The Planner's Perspective: Don't Keep Your Cards Too Close to Your Chest
By Paul Morrone CFP®, CPA/PFS, MSA
Crafting a financial plan is a very personal process which often involves making decisions that many put off for years simply to not have to deal with it. As difficult as it may be to face hard realities during the planning process, being open and honest with your planning team (attorney, advisor and accountant) will help to ensure that your financial household, and ultimately your legacy, reflect your most intimate wishes. Your advisors understand that you will be discussing very sensitive topics, which often involves opening old emotional wounds. This may involve discussing family disputes, special needs planning, addiction issues, estranged children, previous marriages, bankruptcies and divorces, to name a few.
The candid conversation you (and your spouse) should have with your advisory team will be the basis for many of the recommendations they will make in crafting your personalized plan. During estate planning discussions, they will help guide you in considering not just who to transfer your wealth to and how to most efficiently create a legacy, but they will also help you determine who the right people are to best manage the process (executor, trustee, etc.). Regardless of whether your family has a significant net worth or not, a basic estate plan is a necessary part of any sound financial plan.
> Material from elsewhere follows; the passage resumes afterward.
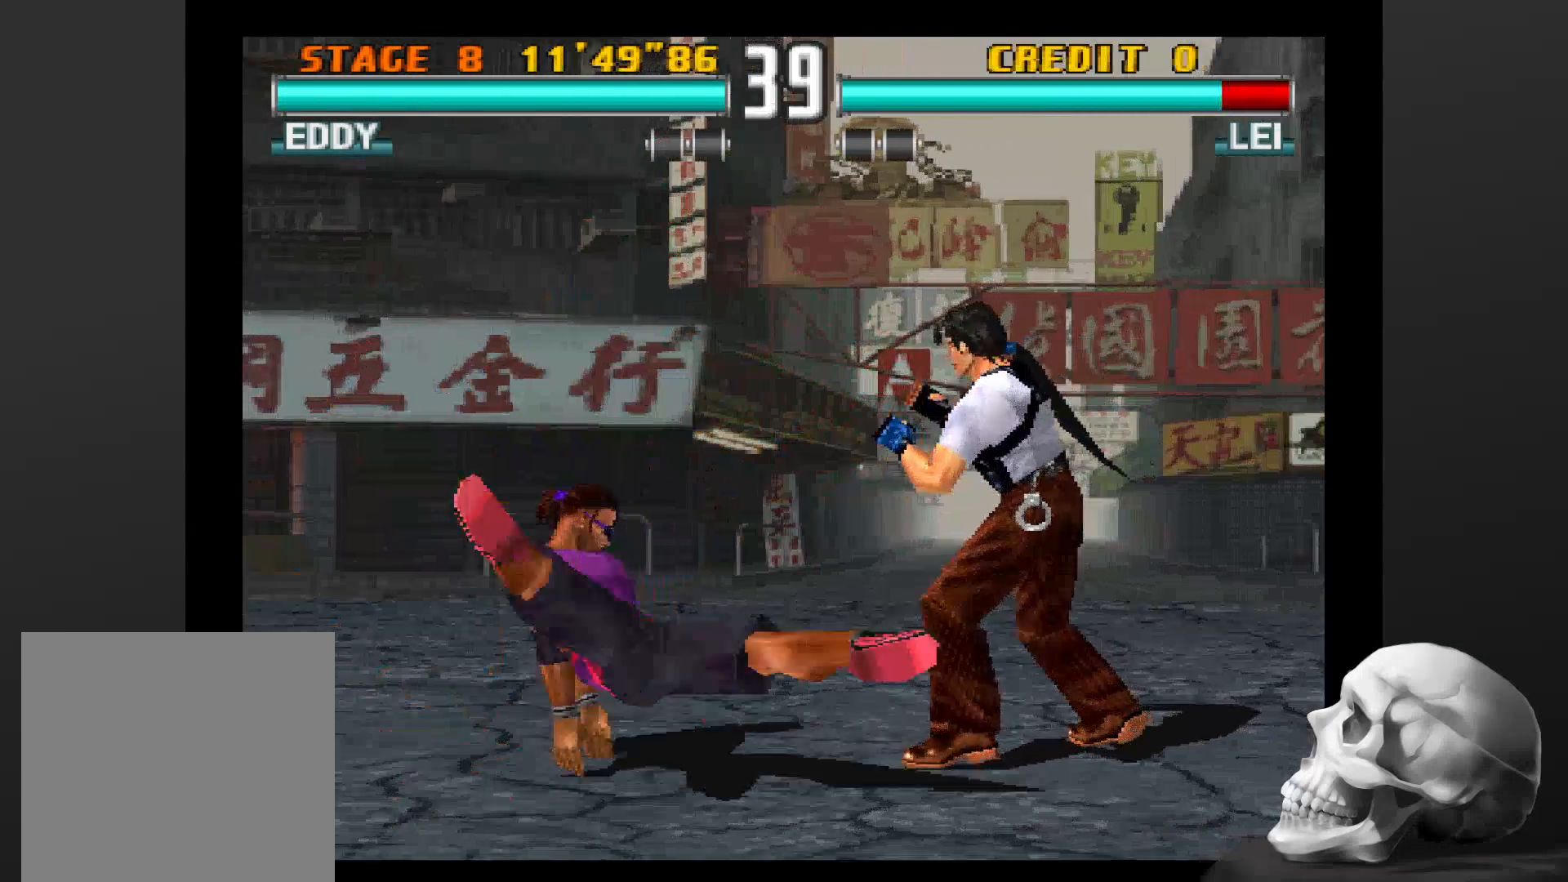
{"buttons": [], "left_stick": "center", "right_stick": "center", "events": [[100, "CIRCLE", "up"], [166, "CIRCLE", "down"], [333, "CIRCLE", "up"]]}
Equally as important as being honest with yourself and your planning team is being transparent with your children and other family members or friends who may benefit from your wealth after you pass. Establishing expectations with your loved ones can help alleviate some stressors that may arise at your passing or incapacity, which is already an emotional trigger for many. While discussion of actual dollar amounts is not as critical as discussing the basics of your estate plan, it may give you the opportunity to explain your intentions personally rather than letting the documents speak for themselves.
We often encourage clients to host a family meeting (ideally with their attorney or advisors present to field technical questions) with the intention of discussing their estate plan and how it will ultimately affect their heirs. It is also an appropriate time to discuss who has been selected or appointed for key roles that will have a fiduciary responsibility in the event of your death or disability. This can help to clarify your intentions while you’re alive and in coherent and may help alleviate concerns your beneficiaries may have that your decisions were made in haste or in a compromised state of mind. Additionally, having all parties present can eliminate the accusation of verbal promises and establish a baseline for all beneficiaries.
Blindsiding your heirs with a complex or inequitable estate plan (i.e. when one child receives more than another, or an individual is disinherited entirely) can create unnecessary tension between siblings. There may be entirely valid reasons to provide more wealth to one individual than another. Maybe one was your caretaker for years and devoted many hours each month to overseeing your care plan while another lived far away. Or, maybe you felt that your children were successful on their own right and decided to pass your entire legacy directly to your grandchildren or a charity. If the tension escalates, an individual can even attempt to legally invalidate a will or trust, claiming that it is not valid under state law, fraudulent, signed under duress or was drafted while the decedent was incapacitated.
While most families experience peaceful wealth transfers, it is never safe to assume that everything will go smoothly. Emotions combined with financial affairs can make people act out of their normal character. Add in a jealous spouse, litigious ex-spouse or your child’s in-law who feels entitled to an inheritance and the snowball can grow very quickly. These practical reasons alone are enough for us to discourage any sort of do-it-yourself estate planning, without even considering legal and tax technicalities that further reinforce the value of working with a professional.
This information is not intended to be a substitute for individualized legal advice. Please consult your legal advisor regarding your specific situation.